Valerio et ses camarades savaient qu’ils ne pouvaient pas traiter le COVID-19 comme n’importe quelle autre lutte ou campagne d’entraide. Ils avaient participé aux efforts de secours en cas d’inondation et au travail d’entraide dans les régions du nord de l’Italie frappées par le feu, aux mouvements contre la police et pour les travailleurs, mais un virus, c’est différent. Il n’est pas visible. Vous ne pouvez pas l’affronter directement, comme vous le feriez avec un incendie ou la police. Valerio était dans les rues de Gênes, en 2001, pendant le mouvement anti-mondialisation, lorsque la police italienne a tué Carlo Giuliani, et blessé et arrêté des centaines d’autres personnes. Il avait été impliqué dans des luttes autonomes pendant vingt ans, mais rien de tel. Tout devait être réévalué.
Nous n’avons jamais rien vu de tel.
Tout d’abord, ils se sont dit que s’ils allaient être dans la rue pour aider les gens, ils devaient accepter un certain entraînement et une certaine discipline. Les gens ne pouvaient pas faire tout ce qu’ils voulaient, sinon ils risquaient d’aggraver les choses, de rendre tout le monde plus malade. Ils devaient suivre des procédures d’hygiène appropriées, comprendre comment le virus se propageait. Ils avaient besoin d’être formés. La première étape consistait à trouver un médecin ou une organisation qui pourrait fournir cette structure.

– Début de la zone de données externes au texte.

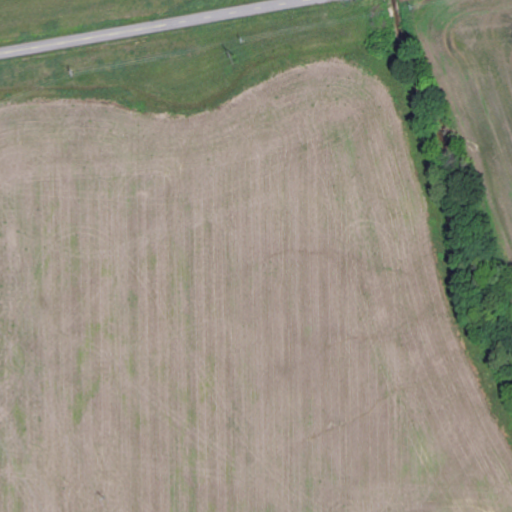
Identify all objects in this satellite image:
road: (142, 24)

Ils se sont mis en relation avec une ONG, Emergency, qui avait participé à la lutte contre la propagation du virus Ebola en Afrique de l’Ouest, et en particulier avec un médecin qui pourrait les former aux procédures appropriées : comment mettre des gants et des masques, comment interagir avec les personnes qui pourraient être infectées.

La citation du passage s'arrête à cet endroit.